Can You Patent Software Program?
A question you may have is, “Can you patent software program?” The answer depends on whether the program is an abstract idea or a computer-implemented process. In the United States, the answer is yes. Examples of software that may be eligible for a patent include a self-referential lookup table that improves the memory configuration of database systems, and software that archives digital images over a cellular network.
If you’re developing a new software program, you might wonder if it’s possible to patent it. The Federal Circuit has applied the abstract idea inquiry more than 100 times, and its rulings are extremely helpful in determining whether a claim is eligible for patent protection. While the Alice test doesn’t distinguish between novel ideas and abstract ideas, it does consider the claim’s technical character, specificity, and whether it cites prior art.
The Federal Circuit has ruled that the McRo claims are not based on an obvious process, and thus avoid broad preemption by requiring the claimed method or result to be novel, nonobvious, and fully described. In addition, a patent cannot be issued on a product or service that is obvious or involves an unobvious method. Various categories of abstract ideas are listed by the USPTO, including methods, processes, and devices that are not useful in the field.
While the Alice decision isn’t an absolute ban on abstract ideas, it has set a new precedent in the patenting of software programs. While a haircut software program would fall into the same category, an abstract idea can be applied to many kinds of programs and technologies. While an idea can be useful in a specific context, it’s not patentable in isolation. While it’s possible to patent such a program, it’s not possible to patent the idea if it’s merely a simple computer system.
In contrast, a mental process can be construed as an abstract idea, and courts have identified numerous product claims as reciting a mental process. For example, in the case of Symantec Corp., a computer system and method that allowed anonymous loan shopping was rejected by the Federal Circuit. This case involved an electronic post office, which is a computer network. The alleged method involved receiving, screening, and disseminating email on a network.
As a result, abstract ideas can be based on non-art, such as a dictionary. The Scholastic First Dictionary, for example, is a textbook for young children, defining phonetic symbols in the language. The use of such an idea is an abstract idea, and it’s not patentable. However, a dictionary is a useful invention, and it might be a viable candidate for patent protection.
Solving a problem
There are a few things that need to be kept in mind when patenting a software program. The invention has to be more than just a little extra activity. It must be important to the final goal and play a role in that goal. Software programs are not limited to code; the software architecture is also important. A software program can be patentable without code, but it must be the result of a particular design.
The first step in the process is determining whether or not the program is a problem-solving one. For example, a software program that generates random numbers would not be considered a solution to a technical problem. Instead, it could be an estimate of sales or even a commercial problem. Identifying a technical problem is essential for patentability, so if it’s not solved by the software, it doesn’t qualify as a patentable solution.

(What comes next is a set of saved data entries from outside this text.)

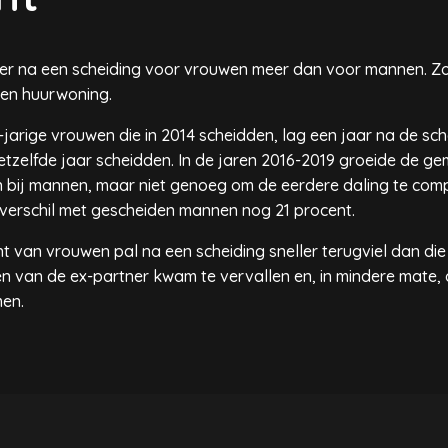
 er na een scheiding voor vrouwen meer dan voor mannen. 
en huurwoning.
jarige vrouwen die in 2014 scheidden, lag een jaar na de sc
etzelfde jaar scheidden. In de jaren 2016-2019 groeide de 
bij mannen, maar niet genoeg om de eerdere daling te compe
verschil met gescheiden mannen nog 21 procent.
 van vrouwen pal na een scheiding sneller terugviel dan d
 van de ex-partner kwam te vervallen en, in mindere mate, 
men.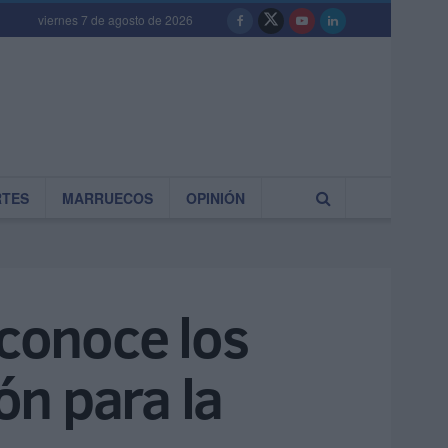
viernes 7 de agosto de 2026
RTES
MARRUECOS
OPINIÓN
sconoce los
n para la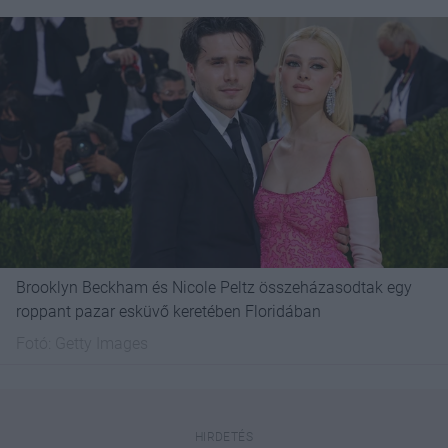
Brooklyn Beckham és Nicole Peltz összeházasodtak egy
roppant pazar esküvő keretében Floridában
Fotó:
Getty Images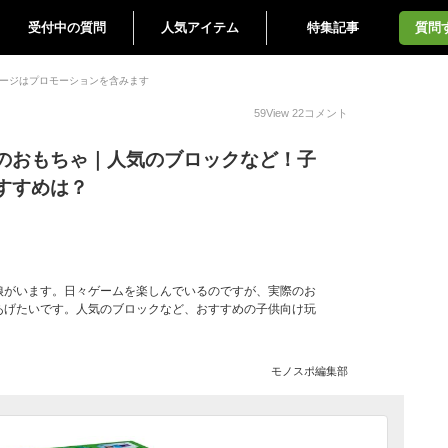
受付中の質問
人気アイテム
特集記事
質問
ージはプロモーションを含みます
59
View
22
コメント
のおもちゃ｜人気のブロックなど！子
すすめは？
娘がいます。日々ゲームを楽しんでいるのですが、実際のお
あげたいです。人気のブロックなど、おすすめの子供向け玩
モノスポ編集部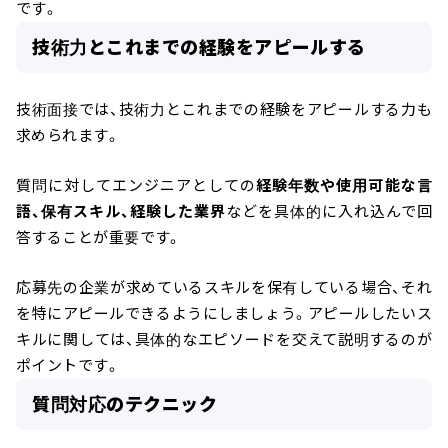
です。
技術力とこれまでの経験をアピールする
技術面接では、技術力とこれまでの経験をアピールする力も
求められます。
質問に対してエンジニアとしての
経験年数や使用可能な言
語、保有スキル、経験した業界
などを具体的に入れ込んで回
答することが重要です。
応募先の企業が求めているスキルを保有している場合、それ
を特にアピールできるようにしましょう。アピールしたいス
キルに関しては、具体的なエピソードを交えて説明するのが
ポイントです。
質問対応のテクニック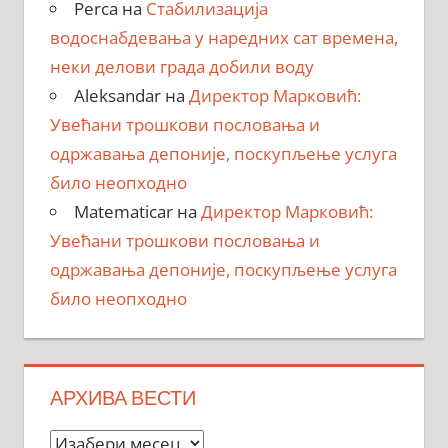
Perca
на
Стабилизација
водоснабдевања у наредних сат времена,
неки делови града добили воду
Aleksandar
на
Директор Марковић:
Увећани трошкови пословања и
одржавања депоније, поскупљење услуга
било неопходно
Matematicar
на
Директор Марковић:
Увећани трошкови пословања и
одржавања депоније, поскупљење услуга
било неопходно
АРХИВА ВЕСТИ
Архива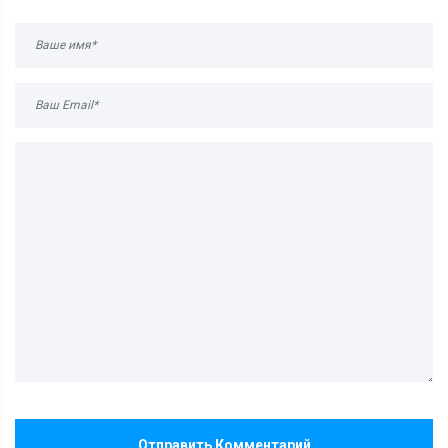
Отправить Комментарий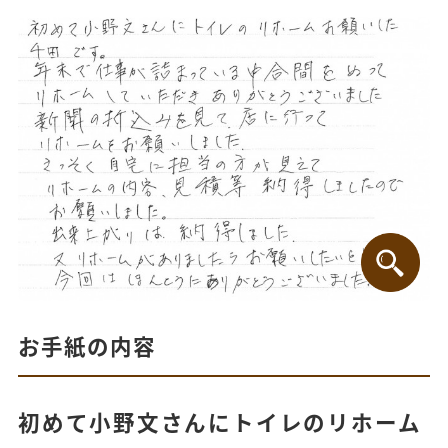
お手紙の内容
初めて小野文さんにトイレのリホーム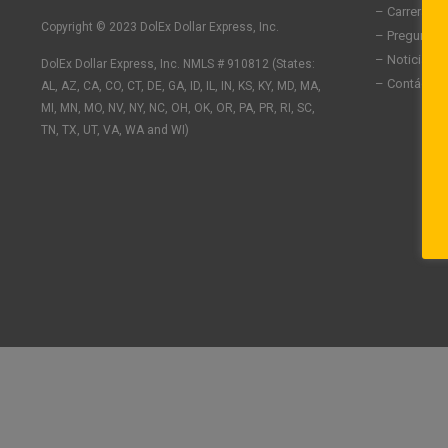
n
c
s
– Carreras
k
e
t
Copyright © 2023 DolEx Dollar Express, Inc.
– Preguntas
e
b
a
– Noticias
DolEx Dollar Express, Inc. NMLS # 910812 (States:
d
o
g
– Contáctan
AL, AZ, CA, CO, CT, DE, GA, ID, IL, IN, KS, KY, MD, MA,
i
o
r
n
k
a
MI, MN, MO, NV, NY, NC, OH, OK, OR, PA, PR, RI, SC,
-
-
m
TN, TX, UT, VA, WA and WI)
i
f
n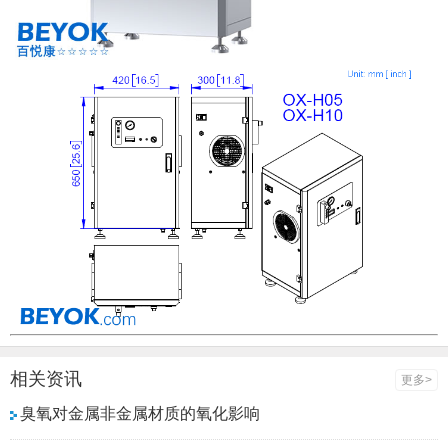
相关资讯
更多>
臭氧对金属非金属材质的氧化影响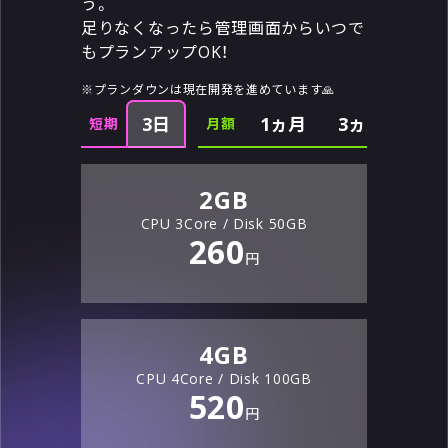
う。
足りなくなったら管理画面からいつで
もプランアップOK！
※プランダウンは現在開発を進めています🙏
3日
1ヵ月
3ヵ月
短期
月額
4%オフ~
2
GB
CPU
3
Core / Disk
50
GB
260
円
4
GB
CPU
4
Core / Disk
100
GB
520
円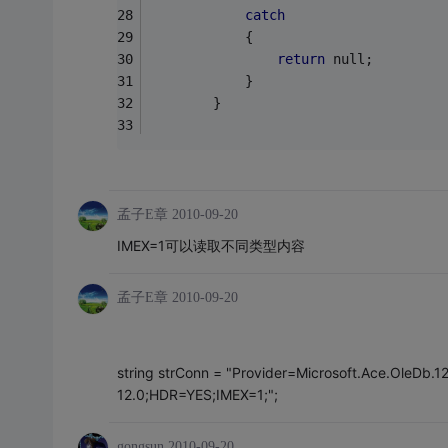
catch
            {
return
 null;
            }
        }
孟子E章
2010-09-20
IMEX=1可以读取不同类型内容
孟子E章
2010-09-20
string strConn = "Provider=Microsoft.Ace.OleDb.12
12.0;HDR=YES;IMEX=1;";
gongsun
2010-09-20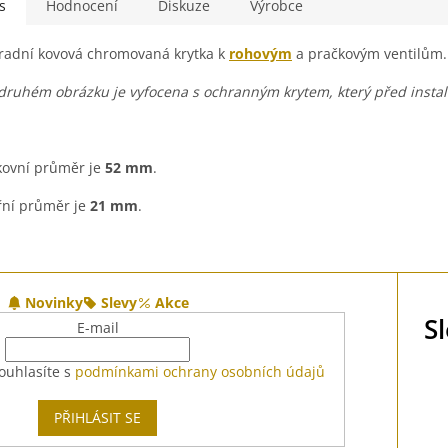
s
Hodnocení
Diskuze
Výrobce
adní kovová chromovaná krytka k
rohovým
a pračkovým ventilům
druhém obrázku je vyfocena s ochranným krytem, který před instal
ovní průměr je
52 mm
.
řní průměr je
21 mm
.
Novinky
Slevy
Akce
S
E-mail
ouhlasíte s
podmínkami ochrany osobních údajů
PŘIHLÁSIT SE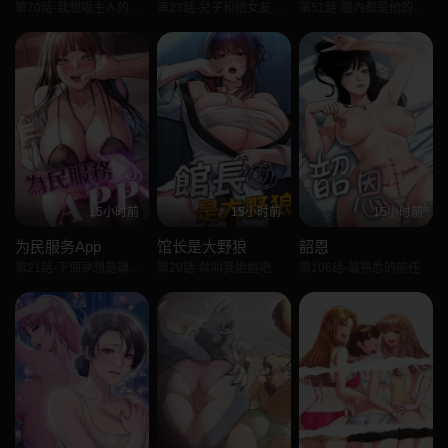
第70話-我想喝主人的牛奶♥
第23話-兒子和他女友的祕密
第51話-體內都是他的精液
15小时前
15小时前
15小时前
为民服务App
馆长是大野狼
韶恩
第21話-下個夢想是讓妳懷孕
第29話-就叫我姐姐吧
第106話-最熟悉的前任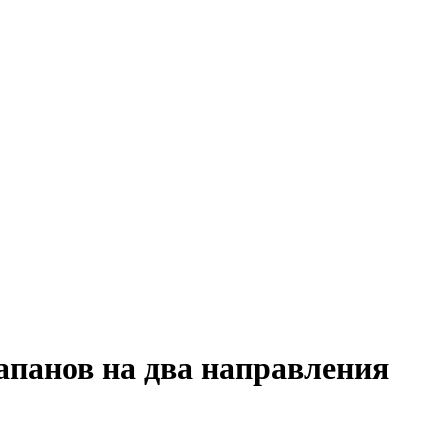
апанов на два направления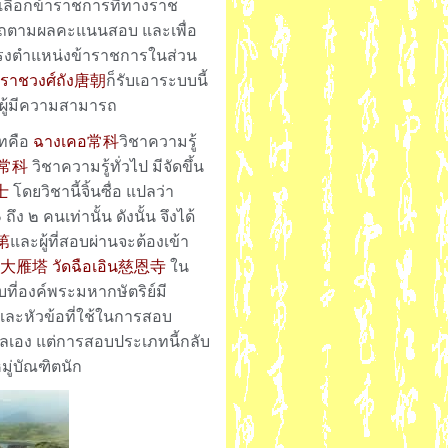
เลือกข้าราชการที่ทางราช
ามารถตามผลคะแนนสอบ และเพื่อ
ดำรงตำแหน่งข้าราชการในส่วน
ราชวงศ์ถัง唐朝
ก็รับเอาระบบนี้
อกผู้มีความสามารถ
ทคือ
ฉางเคอ常科
วิชาความรู้
อ常科
วิชาความรู้ทั่วไป มีจัดขึ้น
进士
โดยวิชานี้จิ้นซื่อ แปลว่า
ง ๒ คนเท่านั้น ดังนั้น จึงได้
及第
และผู้ที่สอบผ่านจะต้องเข้า
ี่ยน大雁塔
วัดฉือเอิน慈恩寺
ใน
ที่องค์พระมหากษัตริย์มี
และหัวข้อที่ใช้ในการสอบ
แลเอง แต่การสอบประเภทนี้กลับ
ู่บัณฑิตนัก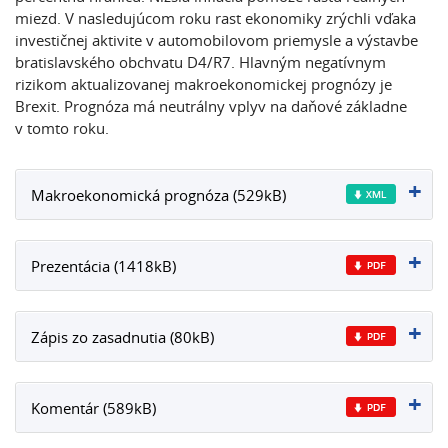
miezd. V nasledujúcom roku rast ekonomiky zrýchli vďaka
investičnej aktivite v automobilovom priemysle a výstavbe
bratislavského obchvatu D4/R7. Hlavným negatívnym
rizikom aktualizovanej makroekonomickej prognózy je
Brexit. Prognóza má neutrálny vplyv na daňové základne
v tomto roku.
Makroekonomická prognóza (529kB)
Prezentácia (1418kB)
Zápis zo zasadnutia (80kB)
Komentár (589kB)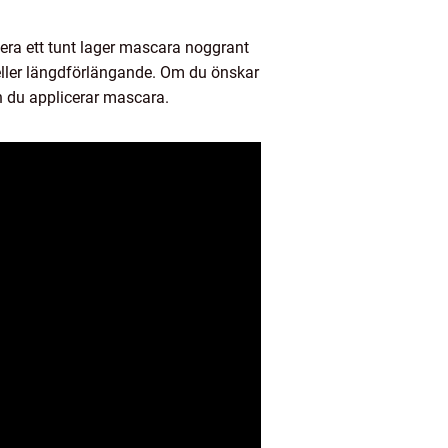
icera ett tunt lager mascara noggrant
eller längdförlängande. Om du önskar
n du applicerar mascara.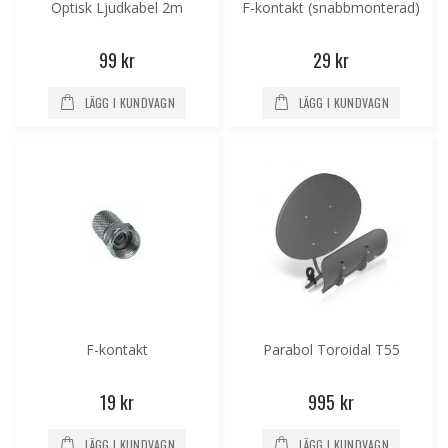
Optisk Ljudkabel 2m
F-kontakt (snabbmonterad)
99 kr
29 kr
LÄGG I KUNDVAGN
LÄGG I KUNDVAGN
F-kontakt
Parabol Toroidal T55
19 kr
995 kr
LÄGG I KUNDVAGN
LÄGG I KUNDVAGN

In a previous article I discussed how to protect your software from copyright infringement. While software patents aren’t particularly brilliant, they are based on improvements that an expert software designer can come up with during the development of a program. A good designer will often “invent” several improvements during the course of a project. In fact, IBM’s patent number 4,656,583 details several workmanlike speedups for compilers, including register coloring and computing available expressions.
New and useful computer-implemented process
The operative aspect of a patent claim for a computer-implemented invention must be not merely a copy of a known operation, but must overcome a technological problem caused by the computer implementation. If this operative aspect is directed to the operation, then a patentable computer-implemented process may be created. In the present case, this is an example of a computer-implemented process.
However, patenting computer-implemented processes has its detractors. The ACLU, for example, considers methods performed with pencil and paper as mental processes. The ACLU is against any claim based on the computer implementation if it is not tied to a software code. The ACLU argues that allowing such claims would inhibit the advancement of science. However, the IPO stands by its position, and has proposed a solution.
The USPTO has stated that an abstract idea can qualify as an “invention.” However, the Court has not said what constitutes an “invention” under this definition. This question is often tricky because many products have computer functionality that may be considered a computer-implemented process. For example, a digital clock can control its functions by means of computer technology, a car’s radio and dashboard, and a vacuum cleaner can have features controlled by the computer. While these examples are not exhaustive, they suggest that a computer-implemented invention is an advance in computer technology.
Solving a problem “necessarily rooted” in computer technology
A software application that helps employers find employees may not be a problem “necessarilly rooted” in computer technology. In reality, this problem has existed long before computers and can be solved without computer technology. But how does a solution become a “necessary” one? First, it must be clear what the problem is. For example, is it the transmission of messages? If so, then the problem is rooted in computer network technology.